Consegne dell'esercizio |
**A.** Indica se ciascuna affermazione concorda con il testo sulla Via Crucis a Steccato di Cutro e rispondi sì o no, citando fedelmente le parole del testo che lo stabiliscono: (i) la felpa grigia trovata sulla spiaggia è di taglia 24-36 mesi; (ii) la Via Crucis è stata organizzata dalla diocesi di Catanzaro; (iii) il naufragio è avvenuto la notte del 26 febbraio.
**B.** Riproduci senza modifiche il tratto del testo sulla Via Crucis a Steccato di Cutro che comincia con le parole "Una felpa grigia" e si ferma dopo "del 26 febbraio.".

Testo del documento |
============

In migliaia a Steccato di Cutro con l’arcivescovo Panzetta e l’imam Achik

Via Crucis per i migranti morti in mare
e per un’Europa
senza «filo spinato»

 Via Crucis  per i migranti  morti in mare e per un’Europa senza «filo spinato»  QUO-054
06 marzo 2023

Una felpa grigia taglia 24-36 mesi è in mezzo alla spiaggia di Steccato di Cutro, coperta di sabbia, pietruzze e «cannizzi», come i cutresi chiamano le canne di legno. Qualcuno ha creato a fianco un piccolo altarino, con candele, fiori e una croce. Anna, una donna di Cutro con in braccio il suo cagnolino, era in ginocchio ad accarezzare la manica. Intanto piangeva così forte che le si è sciolto il trucco: «Quelle anime di Dio… Chissà il freddo in quell’acqua gelida. Sono venuti da noi a cercare la vita e hanno trovato la morte». Le parole della donna si perdevano in mezzo a canti e preghiere delle 14 stazioni della Via Crucis che l’arcidiocesi di Crotone-Santa Severina ha organizzato ieri pomeriggio sulla spiaggia di Steccato di Cutro, per commemorare i naufraghi che proprio in quella «tomba d’acqua» che è divenuto il mar Ionio hanno perso la vita la notte del 26 febbraio.

============

Dati di trascrizione delle misurazioni
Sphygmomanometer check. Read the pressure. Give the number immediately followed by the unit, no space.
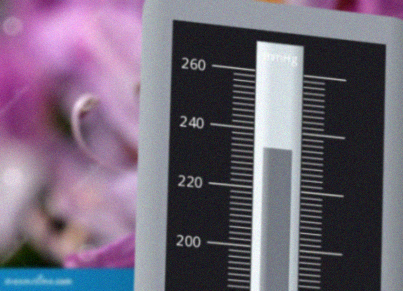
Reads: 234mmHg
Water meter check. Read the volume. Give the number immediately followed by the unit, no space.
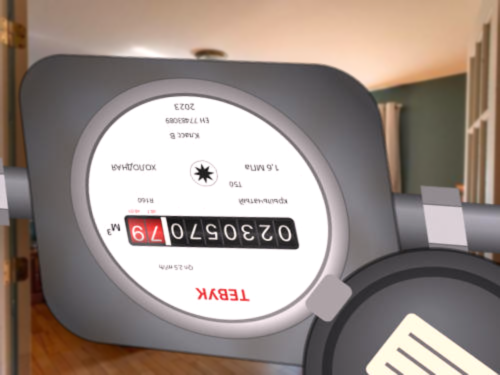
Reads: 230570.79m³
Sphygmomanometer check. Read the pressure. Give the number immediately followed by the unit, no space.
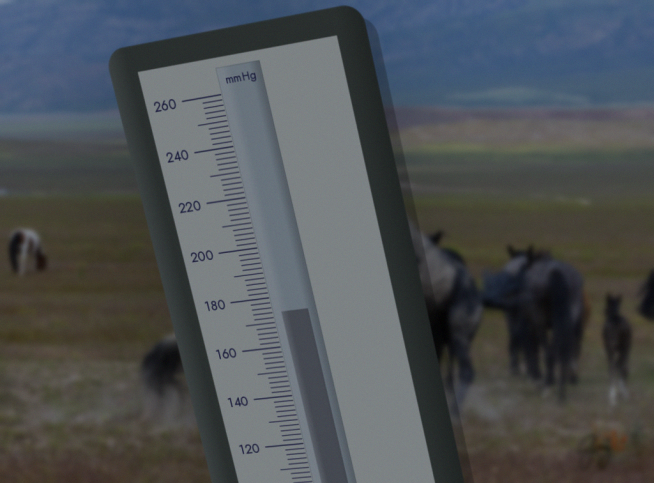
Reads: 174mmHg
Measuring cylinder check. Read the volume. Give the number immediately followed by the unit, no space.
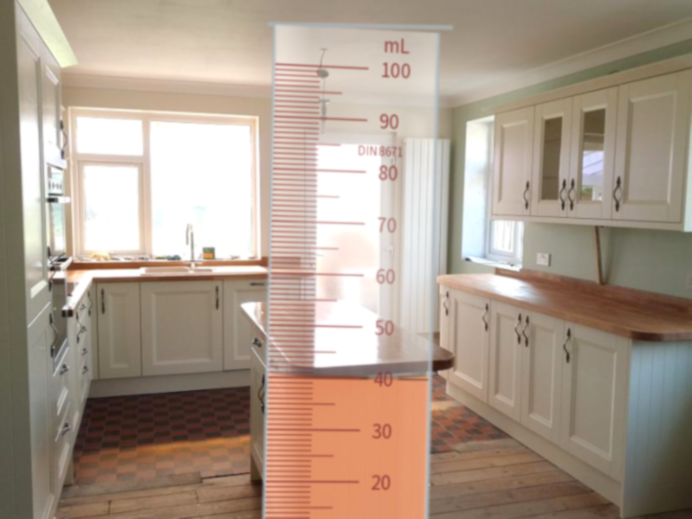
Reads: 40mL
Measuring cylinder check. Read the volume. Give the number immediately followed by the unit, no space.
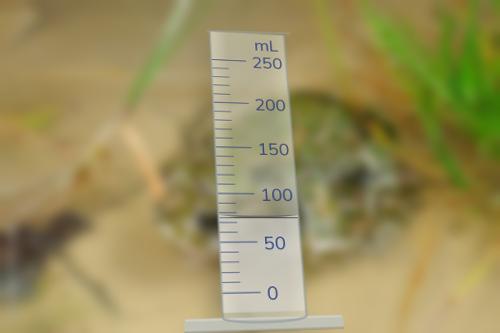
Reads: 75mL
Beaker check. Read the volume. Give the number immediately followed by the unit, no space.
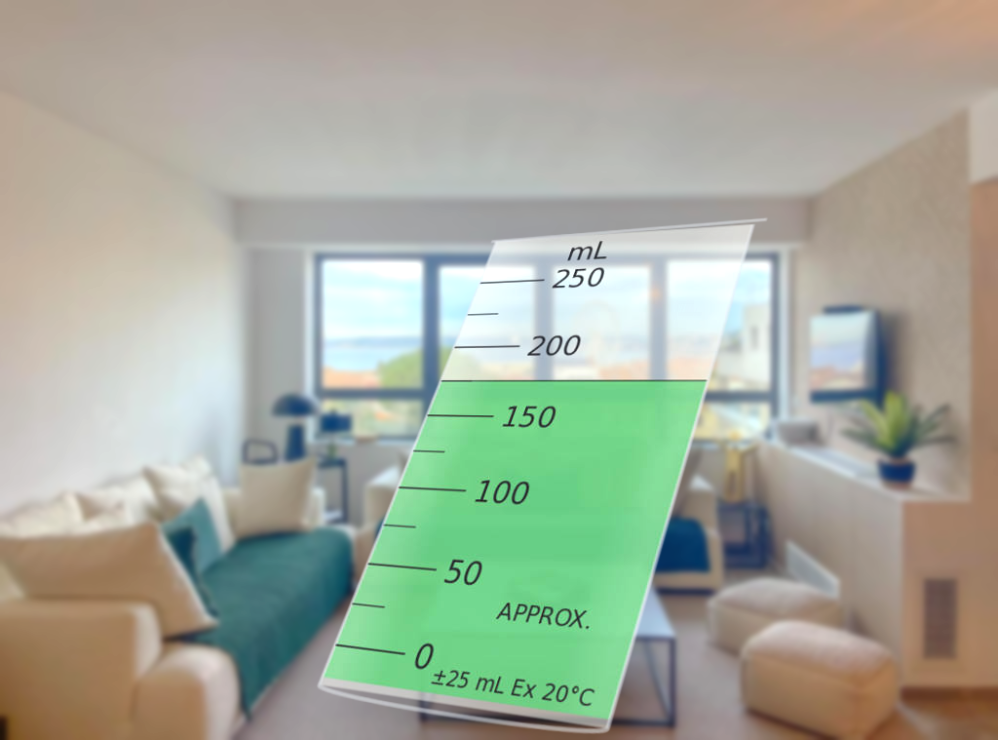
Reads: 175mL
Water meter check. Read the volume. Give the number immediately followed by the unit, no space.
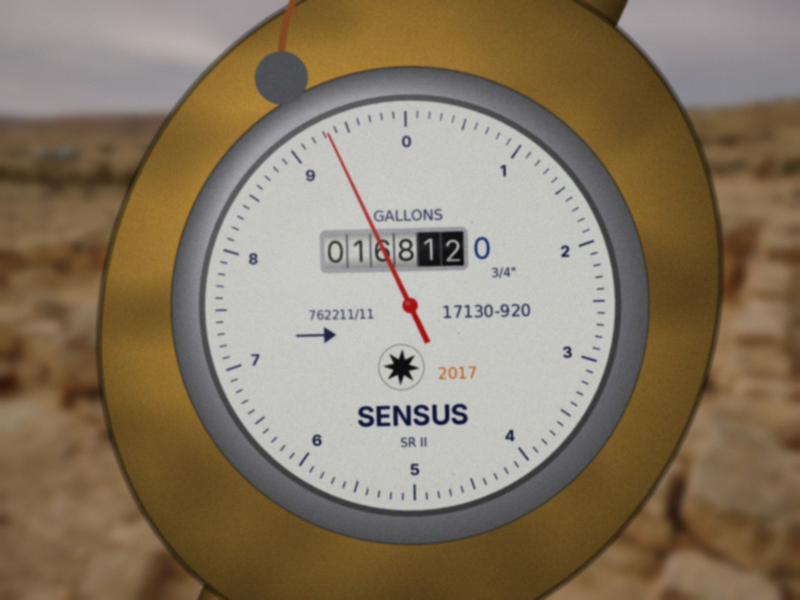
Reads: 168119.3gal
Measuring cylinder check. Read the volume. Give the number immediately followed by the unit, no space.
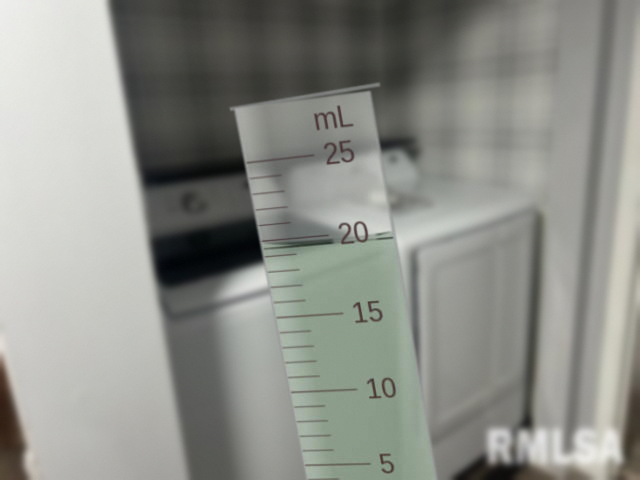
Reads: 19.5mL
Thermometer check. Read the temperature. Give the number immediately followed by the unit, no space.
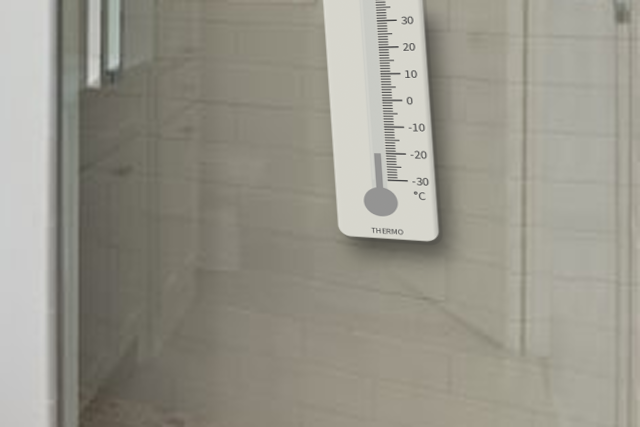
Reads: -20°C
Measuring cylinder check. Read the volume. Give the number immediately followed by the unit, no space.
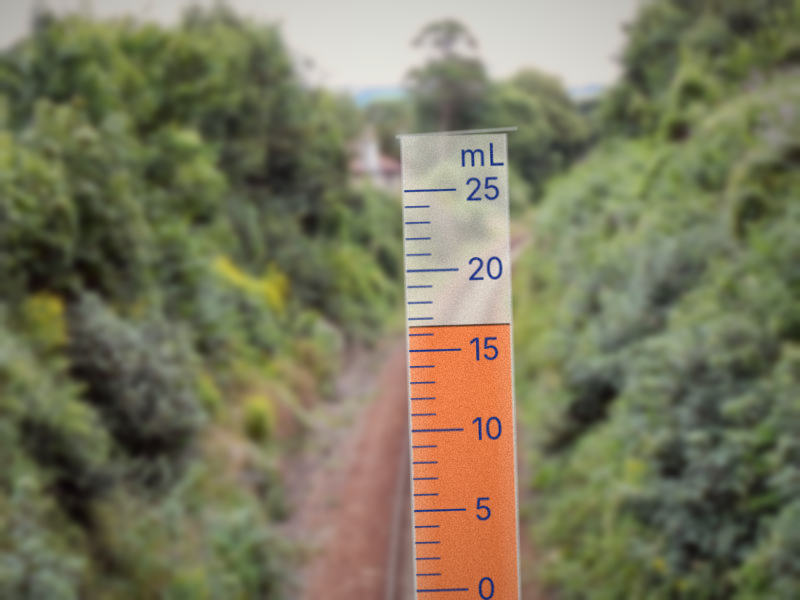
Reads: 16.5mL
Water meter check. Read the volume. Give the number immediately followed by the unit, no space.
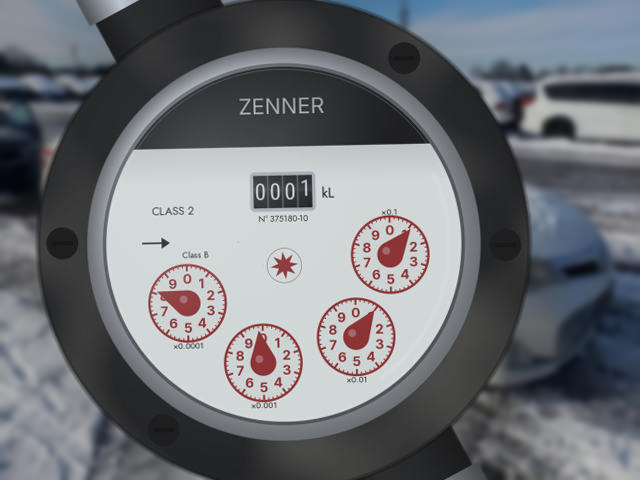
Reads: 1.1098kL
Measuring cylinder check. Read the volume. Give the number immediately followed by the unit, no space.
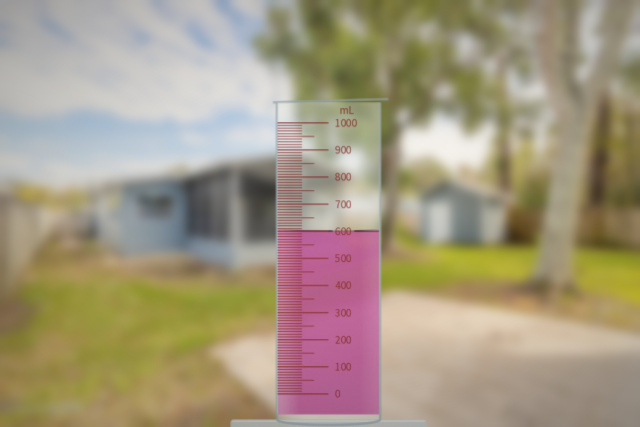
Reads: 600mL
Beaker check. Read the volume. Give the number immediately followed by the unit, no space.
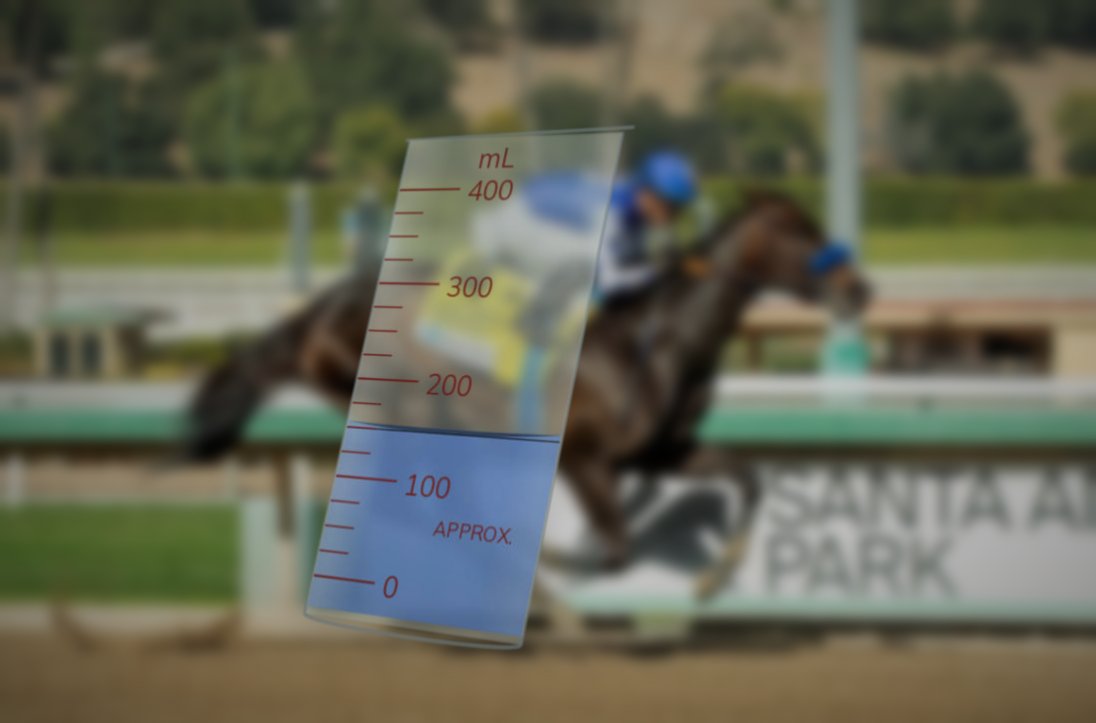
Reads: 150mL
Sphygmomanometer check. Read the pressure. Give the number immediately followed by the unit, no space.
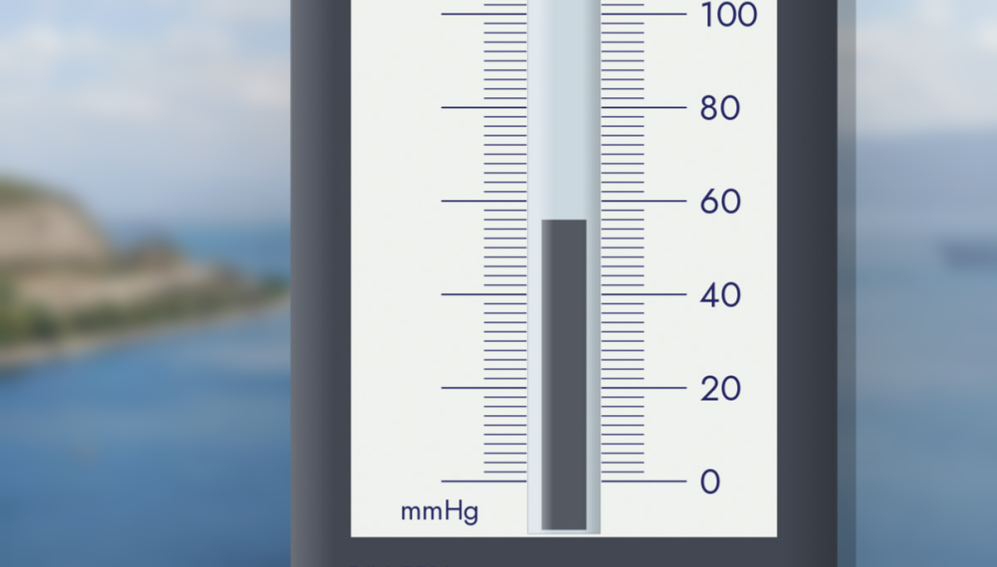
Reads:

============

Risposte |
**A.**
(i) Sì: «Una felpa grigia taglia 24-36 mesi è in mezzo alla spiaggia di Steccato di Cutro».
(ii) No: «l’arcidiocesi di Crotone-Santa Severina ha organizzato ieri pomeriggio sulla spiaggia di Steccato di Cutro».
(iii) Sì: «hanno perso la vita la notte del 26 febbraio».

**B.**
Una felpa grigia taglia 24-36 mesi è in mezzo alla spiaggia di Steccato di Cutro, coperta di sabbia, pietruzze e «cannizzi», come i cutresi chiamano le canne di legno. Qualcuno ha creato a fianco un piccolo altarino, con candele, fiori e una croce. Anna, una donna di Cutro con in braccio il suo cagnolino, era in ginocchio ad accarezzare la manica. Intanto piangeva così forte che le si è sciolto il trucco: «Quelle anime di Dio… Chissà il freddo in quell’acqua gelida. Sono venuti da noi a cercare la vita e hanno trovato la morte». Le parole della donna si perdevano in mezzo a canti e preghiere delle 14 stazioni della Via Crucis che l’arcidiocesi di Crotone-Santa Severina ha organizzato ieri pomeriggio sulla spiaggia di Steccato di Cutro, per commemorare i naufraghi che proprio in quella «tomba d’acqua» che è divenuto il mar Ionio hanno perso la vita la notte del 26 febbraio.